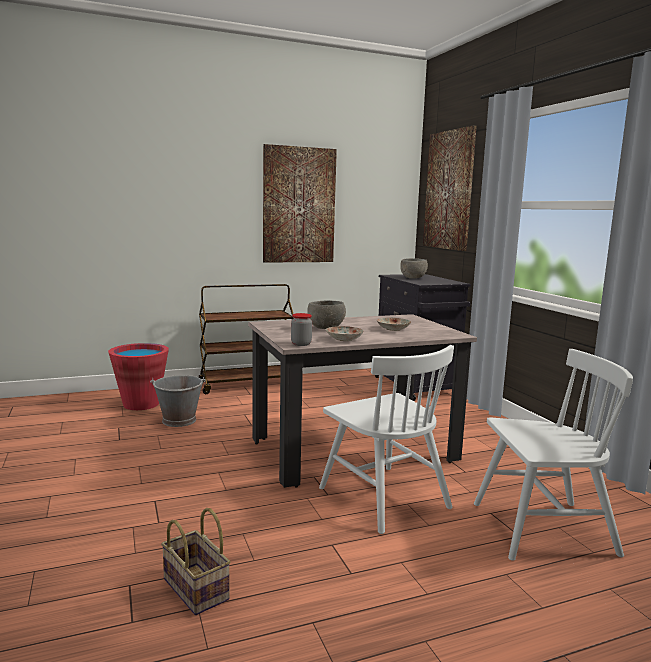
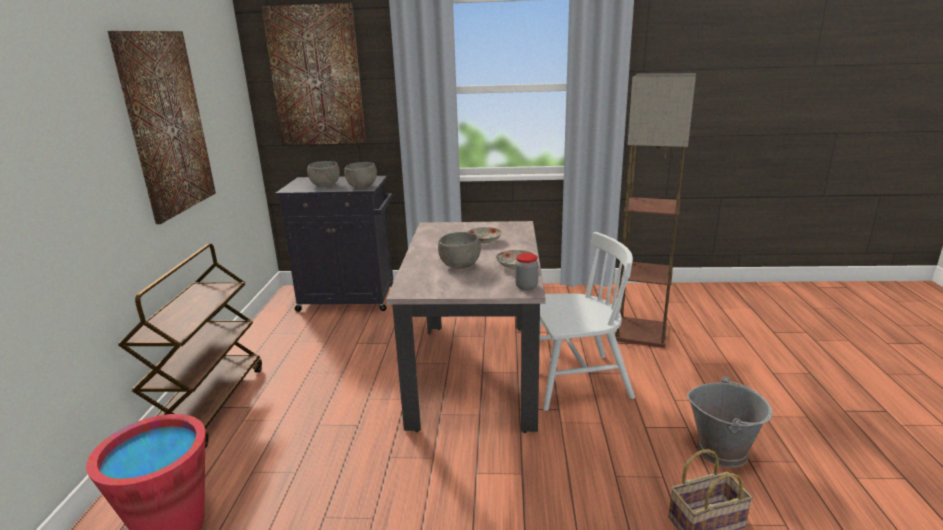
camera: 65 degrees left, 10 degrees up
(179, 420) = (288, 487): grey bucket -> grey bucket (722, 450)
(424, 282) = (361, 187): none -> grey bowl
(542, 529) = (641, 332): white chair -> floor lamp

==

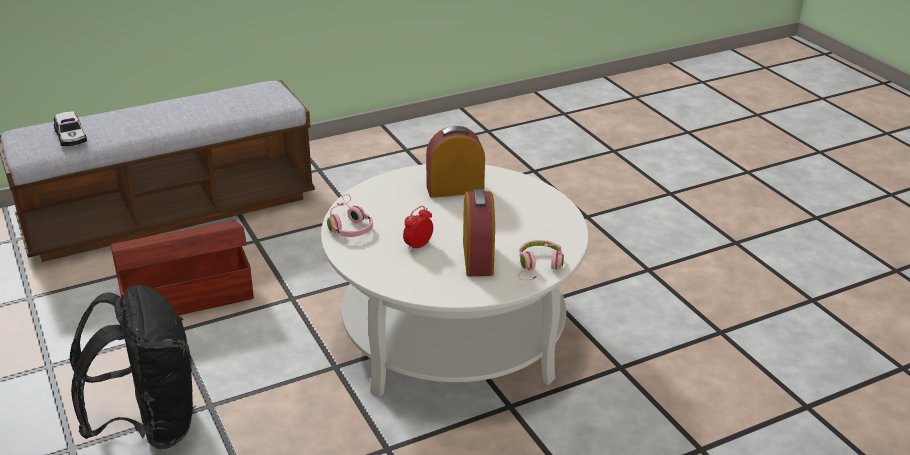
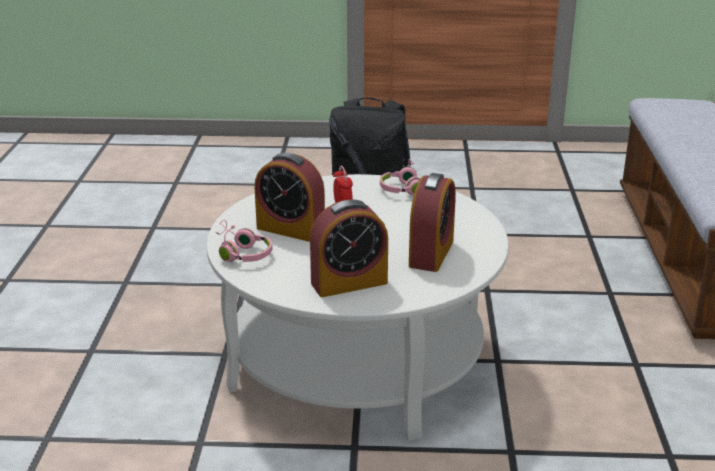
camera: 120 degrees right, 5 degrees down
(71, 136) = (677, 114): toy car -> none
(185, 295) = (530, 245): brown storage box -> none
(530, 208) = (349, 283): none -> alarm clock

• _Prompt_
Whenever a line above includes "degrees", copy it in full.

• _Task result_
camera: 65 degrees left, 10 degrees up
camera: 120 degrees right, 5 degrees down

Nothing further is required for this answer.